I need the lines below from the one with "focal_35mm: 126" down to the one with "focal_mm: 70" reproduced exactly, both ends included, and nothing else.

::: Data supplied

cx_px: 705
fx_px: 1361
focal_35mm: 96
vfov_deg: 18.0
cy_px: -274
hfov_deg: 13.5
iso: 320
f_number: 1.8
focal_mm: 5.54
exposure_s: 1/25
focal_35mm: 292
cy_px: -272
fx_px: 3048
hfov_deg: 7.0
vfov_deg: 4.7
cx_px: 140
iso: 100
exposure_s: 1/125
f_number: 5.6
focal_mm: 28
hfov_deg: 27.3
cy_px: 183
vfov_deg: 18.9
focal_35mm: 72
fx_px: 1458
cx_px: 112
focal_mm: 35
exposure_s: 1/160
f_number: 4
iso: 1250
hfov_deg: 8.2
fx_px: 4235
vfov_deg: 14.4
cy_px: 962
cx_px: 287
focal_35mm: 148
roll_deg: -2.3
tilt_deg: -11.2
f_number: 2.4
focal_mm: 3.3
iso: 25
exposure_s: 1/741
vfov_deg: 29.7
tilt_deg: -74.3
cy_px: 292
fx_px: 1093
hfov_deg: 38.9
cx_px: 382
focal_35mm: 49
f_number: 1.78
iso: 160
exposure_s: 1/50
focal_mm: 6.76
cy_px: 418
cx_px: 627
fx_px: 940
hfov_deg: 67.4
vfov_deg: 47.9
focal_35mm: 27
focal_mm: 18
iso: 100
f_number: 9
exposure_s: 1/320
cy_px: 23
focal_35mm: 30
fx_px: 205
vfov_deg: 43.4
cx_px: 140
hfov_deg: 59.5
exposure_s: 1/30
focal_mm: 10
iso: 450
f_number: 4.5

::::::
::: Data supplied

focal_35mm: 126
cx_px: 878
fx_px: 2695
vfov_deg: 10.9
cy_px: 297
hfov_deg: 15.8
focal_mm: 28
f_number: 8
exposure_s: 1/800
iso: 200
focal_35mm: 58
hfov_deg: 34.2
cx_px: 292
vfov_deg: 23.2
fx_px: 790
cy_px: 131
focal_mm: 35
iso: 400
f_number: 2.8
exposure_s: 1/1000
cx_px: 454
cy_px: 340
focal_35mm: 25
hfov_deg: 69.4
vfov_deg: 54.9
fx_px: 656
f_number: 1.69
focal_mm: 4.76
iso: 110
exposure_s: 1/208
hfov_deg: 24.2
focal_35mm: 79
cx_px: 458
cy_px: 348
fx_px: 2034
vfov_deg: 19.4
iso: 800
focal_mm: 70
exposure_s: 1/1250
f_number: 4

::::::

[Result of this exercise]
focal_35mm: 126
cx_px: 878
fx_px: 2695
vfov_deg: 10.9
cy_px: 297
hfov_deg: 15.8
focal_mm: 28
f_number: 8
exposure_s: 1/800
iso: 200
focal_35mm: 58
hfov_deg: 34.2
cx_px: 292
vfov_deg: 23.2
fx_px: 790
cy_px: 131
focal_mm: 35
iso: 400
f_number: 2.8
exposure_s: 1/1000
cx_px: 454
cy_px: 340
focal_35mm: 25
hfov_deg: 69.4
vfov_deg: 54.9
fx_px: 656
f_number: 1.69
focal_mm: 4.76
iso: 110
exposure_s: 1/208
hfov_deg: 24.2
focal_35mm: 79
cx_px: 458
cy_px: 348
fx_px: 2034
vfov_deg: 19.4
iso: 800
focal_mm: 70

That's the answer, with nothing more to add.